The Kano State Government had charged Kabara with four counts, bordering on blasphemous comments against Prophet Muhammad (PBUH) on Aug.10, Oct. 25 and Dec 20, 2019.
With due respect to all, the entire scenario that played out in the court is, to say the least, highly nauseating and totally against the professional ethics required of players in the administration of justice in this country. In one of my previous articles on the relationship between the Bar and the Bench, I penned down as follows:
In R. vs. O’Connell (1844) p261 at 312-313 lifted from Oputa JSC’s book “OUR TEMPLE OF JUSTICE” p.14, Crampton J. said thus:
“This court in which we sit is a Temple of Justice, and the Advocate at the Bar as well as the Judge on the Bench are equally ministers in that Temple. The object of all, equally, would be the attainment of justice…”
Oputa JSC further distilled some guiding principles on the relationship between the Bench and the Bar as follows:
“Lawyers and Judges being instruments of justice are honoured and honourable.
Such honourable men should not allow ‘the infirmity of human nature and the strength of human passion’ to lead them astray, let alone lead them to perpetuate an outright injustice.
The Legal profession is not just another avenue for quick money-making by hook or crook. To so conceive the profession, is to degrade it.”
Similarly, Richard Du Cann in his book: “The Art of the Advocate” speaking on the duty of the Advocate while quoting Lord MacMillan, a Lord Advocate-General in Scotland and a member of the Judicial Committee of the House of Lord’s declared the duty in fivefold as follows:
“In the discharge of his office, the Advocate has a duty to his client, a duty to his opponent, a duty to the court, a duty to himself, and a duty to the state. The duties, in fact, begin long before he rises to his feet resplendent in horsehair wig and stuff gown”.
Hence, it is not part of the duties of a Lawyer to win at all costs or at any cost. There is rather a heavy cost to winning at all costs and that cost is disdain and dishonour and the desecration of the sacred temple of justice. Judges and Lawyers have a prior and perpetual retainer on behalf of the truth.

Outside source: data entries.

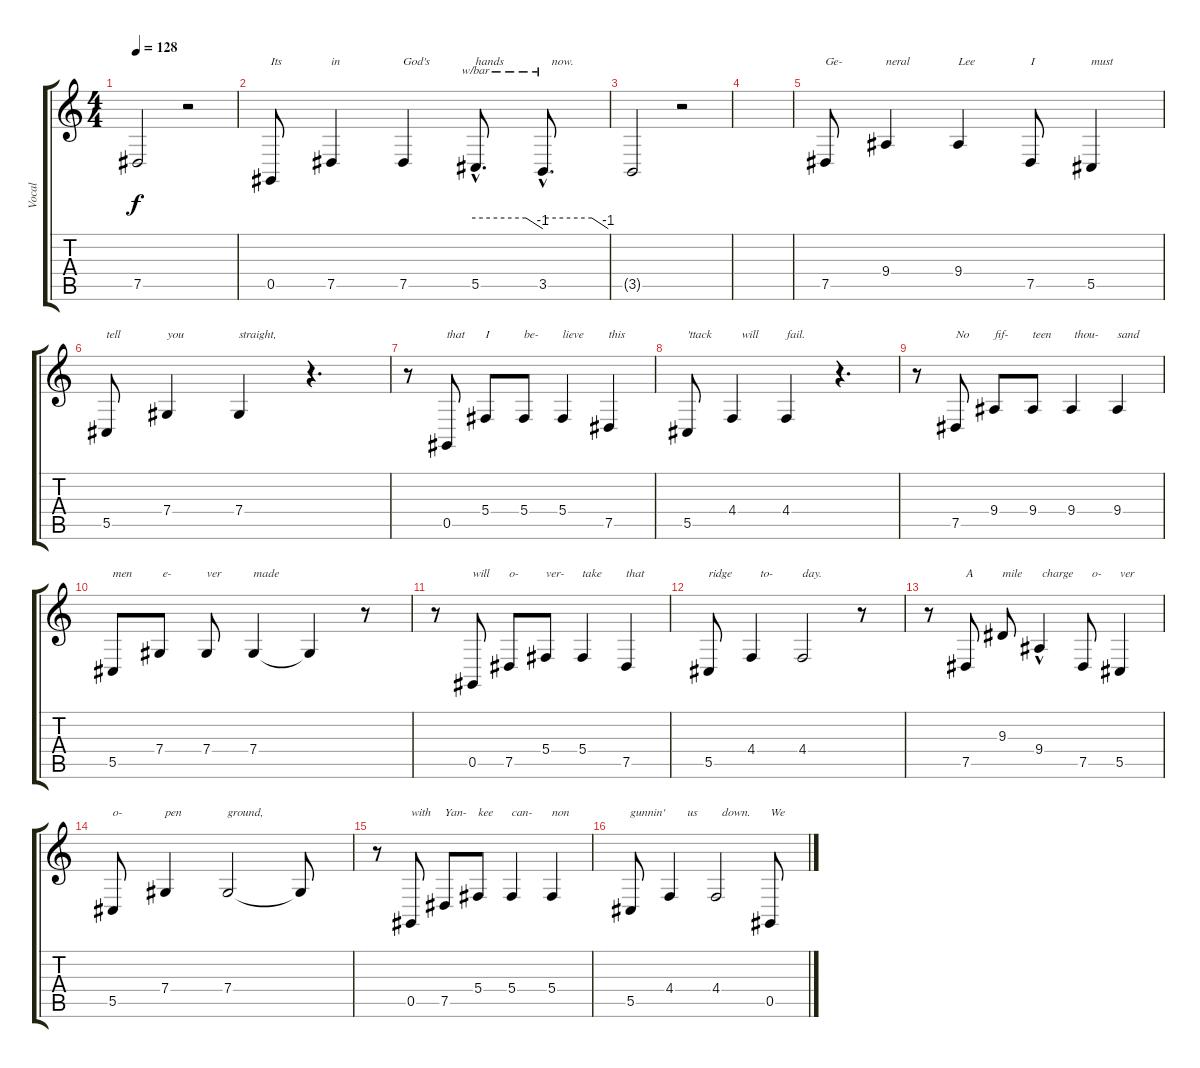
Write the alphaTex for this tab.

\track ("Vocal" "Vocal") {instrument violin}
\staff {score tabs}
\tuning (Eb4 Bb3 Gb3 Db3 Ab2 Eb2) {hide}
\ts (4 4)
\tempo 128
\clef g2
\ks c
7.5{t}.2{dy f} r.2 |
0.5.8{txt "Its"} 7.5.4{txt "in"} 7.5.4{txt "God's"} 5.5{hac}.8{d tbe (custom default 0 0 45 0 60 -4) txt "hands"} 3.5{hac}.8{d tbe (custom default 0 0 45 0 60 -4) txt "   now."} |
3.5{t}.2 r.2 |
|
7.5.8{txt "Ge-"} 9.4.4{txt "neral"} 9.4.4{txt "Lee"} 7.5.8{txt "I"} 5.5.4{txt "must"} |
5.5.8{txt "tell"} 7.4.4{txt "you"} 7.4.4{txt "straight,"} r.4{d} |
r.8 0.5.8{txt "that"} 5.4.8{txt "I"} 5.4.8{txt "be-"} 5.4.4{txt "lieve"} 7.5.4{txt "this"} |
5.5.8{txt "'ttack"} 4.4.4{txt "   will"} 4.4.4{txt "fail."} r.4{d} |
r.8 7.5.8{txt "No"} 9.4.8{txt "fif-"} 9.4.8{txt "teen"} 9.4.4{txt " thou-"} 9.4.4{txt "sand"} |
5.5.8{txt "men"} 7.4.8{txt " e-"} 7.4.8{txt "ver"} 7.4.4{txt "made"} 7.4{t}.4 r.8 |
r.8 0.5.8{txt "will"} 7.5.8{txt "o-"} 5.4.8{txt "ver-"} 5.4.4{txt "take"} 7.5.4{txt "that"} |
5.5.8{txt "ridge"} 4.4.4{txt "   to-"} 4.4.2{txt "day."} r.8 |
r.8 7.5.8{txt "A"} 9.3.8{txt "mile"} 9.4{hac}.4{txt " charge"} 7.5.8{txt "   o-"} 5.5.4{txt "ver"} |
5.5.8{txt "o-"} 7.4.4{txt "pen"} 7.4.2{txt "ground,"} 7.4{t}.8 |
r.8 0.5.8{txt "with"} 7.5.8{txt "Yan-"} 5.4.8{txt "kee"} 5.4.4{txt "can-"} 5.4.4{txt "non"} |
5.5.8{txt "gunnin'"} 4.4.4{txt "      us"} 4.4.2{txt "  down."} 0.5.8{txt "We"}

All these, therefore, reflect very much the tradition of the legal profession on the relationship between the Bar and the Bench, and which is one of reciprocity. The smooth administration of justice envisages the existence of courageous, efficient, honest and fearless Bar and Bench.
The Bench is entitled to unqualified respect from the Bar and so expects it. The least Magistrate Court, Area, Sharia or Customary Court and the highest court of the land are equally entitled to this respect. Members of the Bar stand up when they address or are addressed by the Bench.
The counsel who easily picks up quarrels with the Bench acts in contravention of this important duty. The duty of respect which is as old as the profession itself is highlighted under Rule 1(a) of Rules of Professional Conduct as follows:
It is the duty of the Lawyer to maintain toward the Court, a respectful attitude, not for the sake of the temporary incumbent of the judicial office, but for the maintenance of its supreme importance. Judges not being wholly free to defend themselves against criticism and clamour. Whenever there is a proper ground for a serious complaint of a judicial officer, it is the duty of the Lawyer to submit his grievances to the proper authority. In such cases, but not otherwise, such charges should be encouraged and the person making them should be protected.
This aged-long tradition of respect has crystallized into a solid cornerstone in the edifice of the Bar-and-Bench relationship. You alone cannot change the position overnight. The tradition is so well established at the Bar that, even when counsel has nothing but rude remarks to make, by tradition he is expected to start by saying: “With respect”.
These ethics demanded the best of Man: obedience and decency, as it was demanded that Adam (A.S) should keep his own part of the bargain, and he did not; that was unethical and there came his fall.
The court is where counsel will spend the rest of his years at the Bar trying to persuade to his view. One cannot carry it along with him if, by lack of manners, one alienates its feelings beyond recall or consistently.